Ernst v. Eldred

ADAH Ernst brought mandamus against Eldred as judge and acting clerk of the county court of Fremont county to compel him as clerk to issue an execution upon a judgment which she recovered against one Colburn July 9, 1923. A demurrer to her petition was sustained, and she brings error and asks for a supersedeas. We think the petition was good.

The judgment which she recovered was an ordinary judgment in replevin for the possession of chattels, or, if possession could not be obtained, for their value as found by the jury — $550. The petition for mandamus shows this judgment, and alleges that it is unsatisfied and prays for an execution. We can see no reason why an execution is not due.

The defendant in error makes the following objections:

First. That a supersedeas will not be granted because the judgment is merely for costs. We will not grant the supersedeas but will reverse the judgment. *Page 427

Second. That there is no assignment of error to the judgment itself, but since this objection was made, the plaintiff in error has filed an assignment, and asks leave to do so, which is granted. We do not say whether this was necessary.

Third. That no legal right to the mandamus is shown. We have stated above that execution is due, and mandamus is the proper remedy. 23 C.J. 365.

Fourth. It is urged that the petition ought to allege that the chattels have not been returned; but the only necessary allegations are the judgment and that it is unsatisfied of record. Hudson v. Modawell, 64 Ala. 481. The allegations of the complaint state this in substance. Perhaps it would have been well for the petitioner to allege, if such is the fact, that the property could not be returned, and then pray for a fieri facias, or that it could and then pray for a writ of possession, but neither of these objections, if they are objections, is sufficient to support a general demurrer, for she has shown a right to some kind of an execution.

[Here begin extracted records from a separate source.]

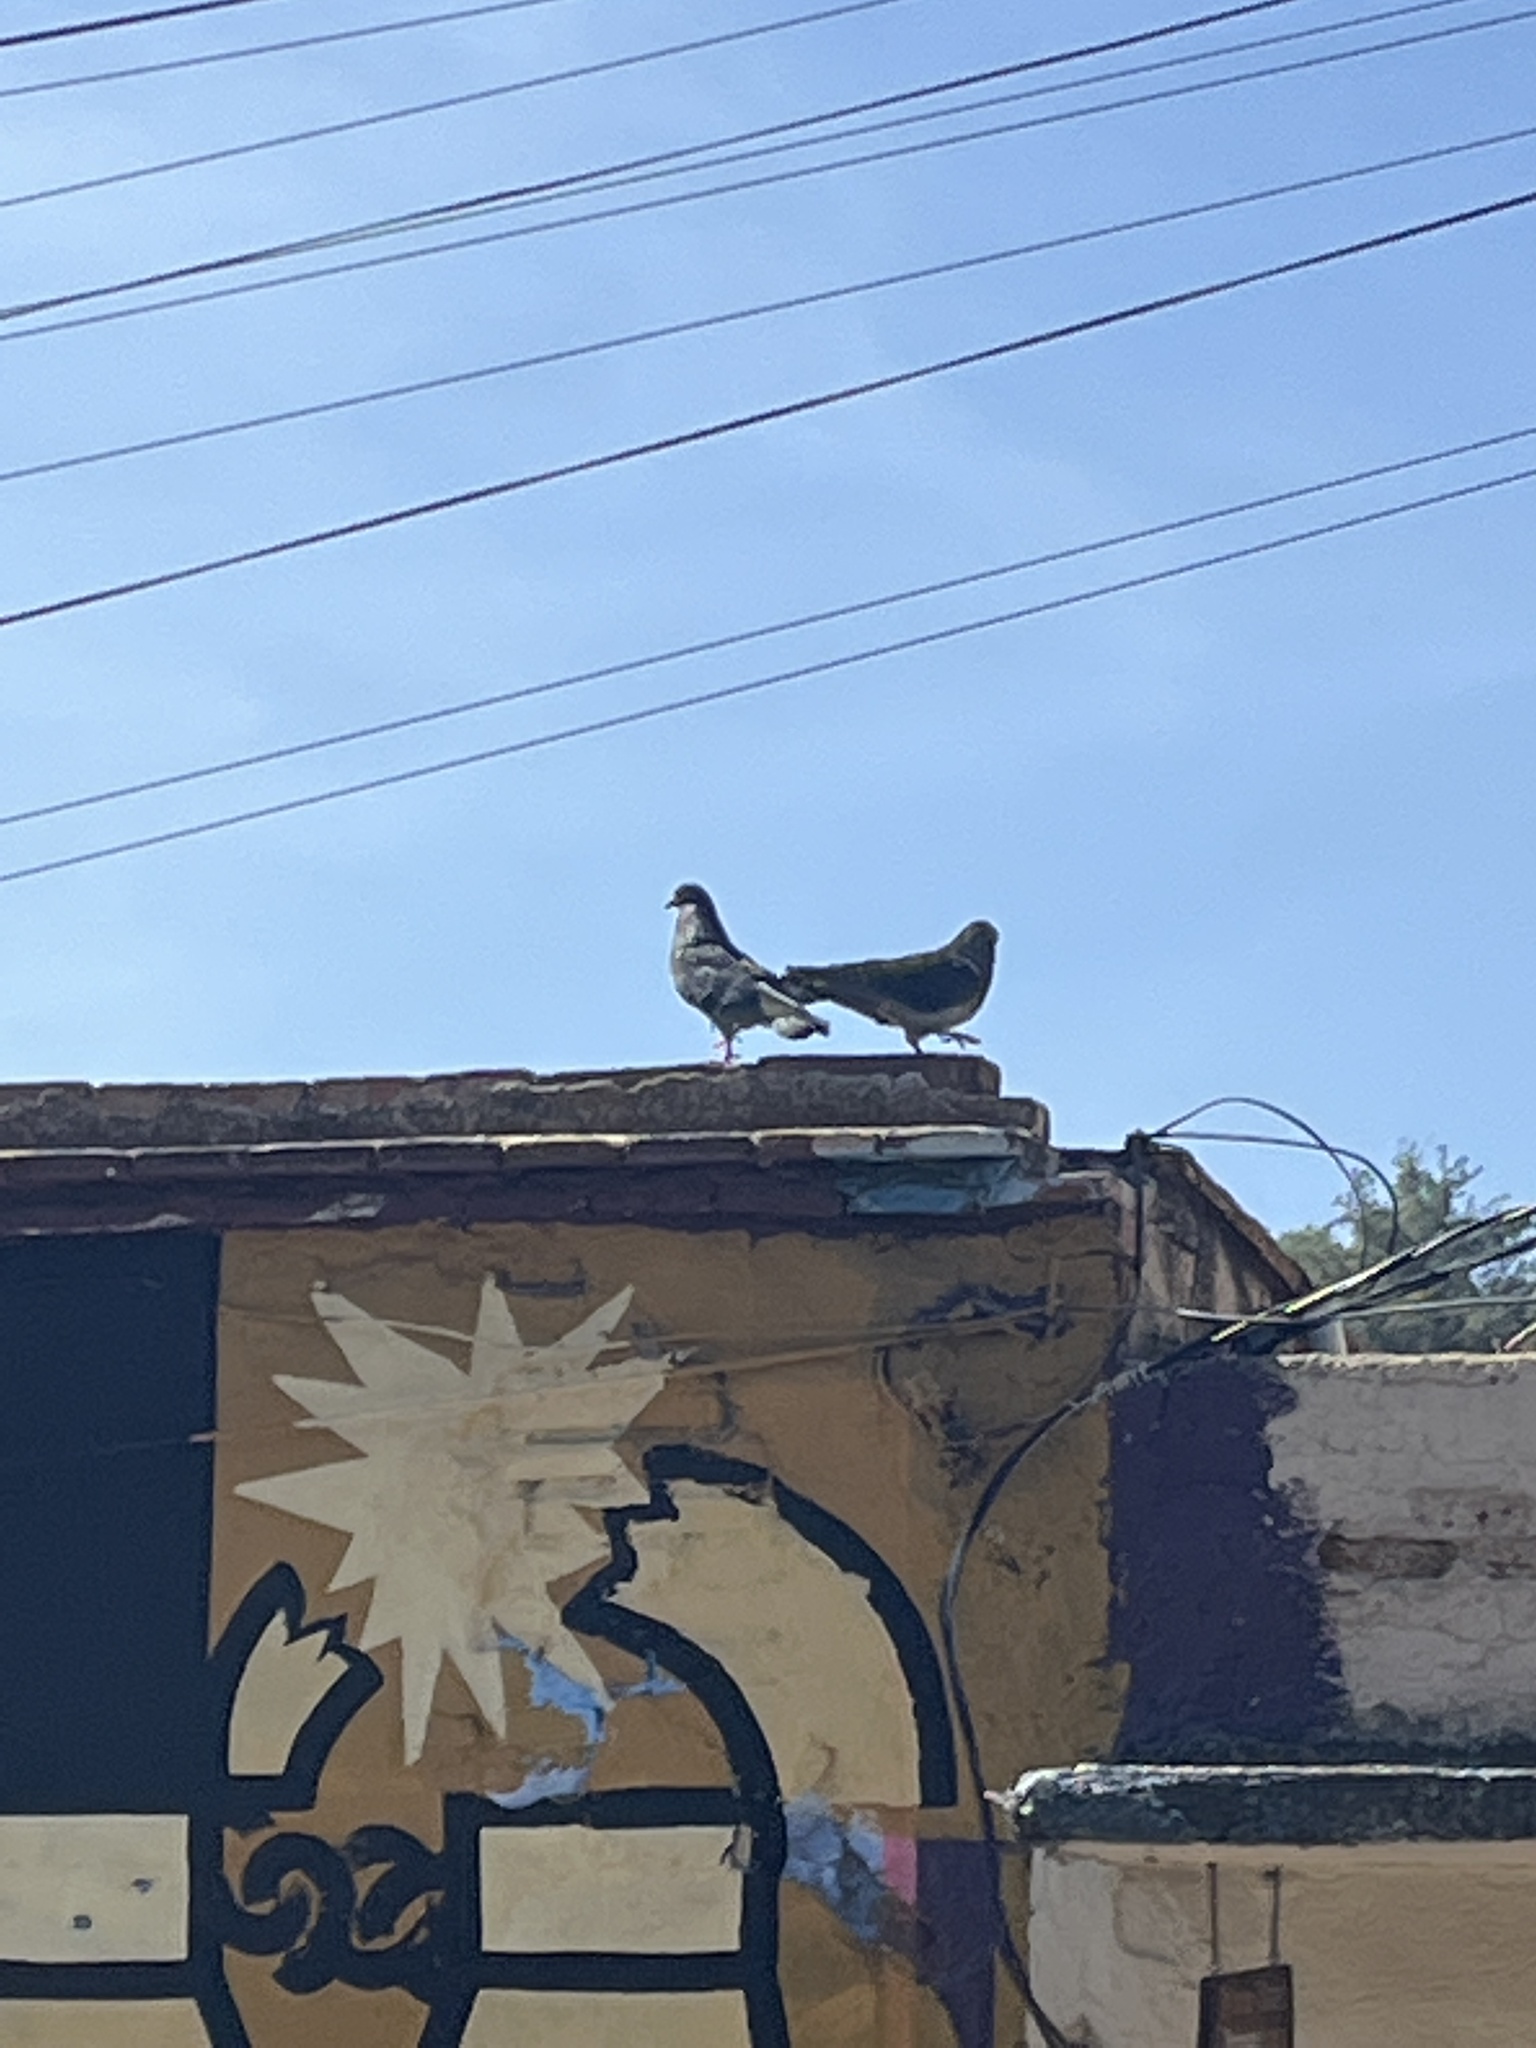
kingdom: Animalia
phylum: Chordata
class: Aves
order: Columbiformes
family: Columbidae
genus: Columba
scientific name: Columba livia
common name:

Fifth. It is claimed that the issue of an execution is a judicial act because it requires the determination of a fact, i. e., that the judgment is unsatisfied. We cannot agree with that; it is purely ministerial. Briggs v. Wardwell,10 Mass. 356. If the judge is also clerk nevertheless in issuing the execution, he acts as clerk only (Id.), and the clerk is to look no further than his own record. Hudsonv. Modawell, supra. Frankfort Bank v. Markley, 1 Dana (Ky.) 373; Burton v. McFarland, 3 Ky. L. 536;Briggs v. Wardwell, supra.

Sixth. It is urged that Colburn is interested and mandamus will not lie where a third party is interested, but it follows from the fact that the clerk looks only to the record, that Colburn has no recognizable interest, that is to say, no right to resist the issue of an execution on a judgment unsatisfied of record. If it has been satisfied in fact he should have it satisfied of record and then no mandamus would lie. *Page 428

Supersedeas denied. Judgment reversed with directions to overrule the demurrer and proceed with the case.

MR. CHIEF JUSTICE ALLEN not participating.

MR. JUSTICE BURKE sitting as chief justice.